Eindelijk aan het werk.
Door: Rob
Blijf op de hoogte en volg Rob en José
20 Oktober 2012 | Ethiopië, Addis Abeba
Van de zes kandidaten hebben er drie om overplaatsing naar een andere PABO gevraagd. Niet omdat ze deze school niet prettig vinden, maar omdat ze dan (weer) in de buurt van hun gezin/familie kunnen werken. Docenten worden hier simpelweg “geplaatst” op een plek waar ze nodig zijn. Dat doet het voor het hele district verantwoordelijke onderwijskantoor. Ook studenten worden op een school geplaatst. Misschien wordt er wel met persoonlijke wensen rekening gehouden, maar daar is het plaatsingsbeleid zeker niet op gebaseerd.
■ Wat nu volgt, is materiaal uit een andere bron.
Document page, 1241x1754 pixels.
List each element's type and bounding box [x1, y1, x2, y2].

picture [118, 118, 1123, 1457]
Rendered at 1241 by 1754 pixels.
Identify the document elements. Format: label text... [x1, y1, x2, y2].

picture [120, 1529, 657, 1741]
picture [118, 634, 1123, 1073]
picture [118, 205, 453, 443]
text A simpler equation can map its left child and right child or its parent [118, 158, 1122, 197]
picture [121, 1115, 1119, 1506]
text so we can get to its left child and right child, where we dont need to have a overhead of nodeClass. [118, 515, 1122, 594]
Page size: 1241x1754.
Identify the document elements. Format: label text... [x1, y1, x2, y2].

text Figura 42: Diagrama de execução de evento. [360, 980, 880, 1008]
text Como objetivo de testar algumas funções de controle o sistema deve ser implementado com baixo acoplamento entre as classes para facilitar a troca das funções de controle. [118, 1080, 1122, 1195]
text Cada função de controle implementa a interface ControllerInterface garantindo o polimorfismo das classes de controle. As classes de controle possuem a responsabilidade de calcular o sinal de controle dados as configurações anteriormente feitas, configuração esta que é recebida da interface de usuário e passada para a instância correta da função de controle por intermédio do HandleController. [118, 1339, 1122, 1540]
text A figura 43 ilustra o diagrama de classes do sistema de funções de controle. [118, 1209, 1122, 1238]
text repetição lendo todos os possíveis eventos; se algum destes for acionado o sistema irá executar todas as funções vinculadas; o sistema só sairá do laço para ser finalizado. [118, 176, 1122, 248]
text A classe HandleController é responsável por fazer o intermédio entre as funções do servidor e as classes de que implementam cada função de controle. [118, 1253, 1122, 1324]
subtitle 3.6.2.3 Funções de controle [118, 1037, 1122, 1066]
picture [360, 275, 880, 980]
Zo kan het dus gebeuren dat er in Sekota ontheemde docenten werken die logeren in een gehuurde kamer, ver weg van hun gezin en familie. Velen hebben elders vrouw en kinderen. Alle docenten en leidinggevenden op het CTE zijn mannelijk, op één na.
Als dus aan verzoeken van sommige kandidaten wordt tegemoet gekomen zullen die het programma verder op een andere CTE volgen en worden ze in mijn groep vervangen door nieuwkomers. Het is de vraag of die dan inmiddels dezelfde onderdelen hebben gehad, want het is de bedoeling dat je flexibel en afstemmend met het programma omgaat als de doelen maar in beeld blijven. Bovendien kunnen ze dan nog van verschillende plekken komen…Mijn werk om de eerste weken een echte coöperatieve groep met gedeelde social standards te vormen kan dan dus wel eens teniet gedaan zijn. In dat opzicht opnieuw beginnen maar.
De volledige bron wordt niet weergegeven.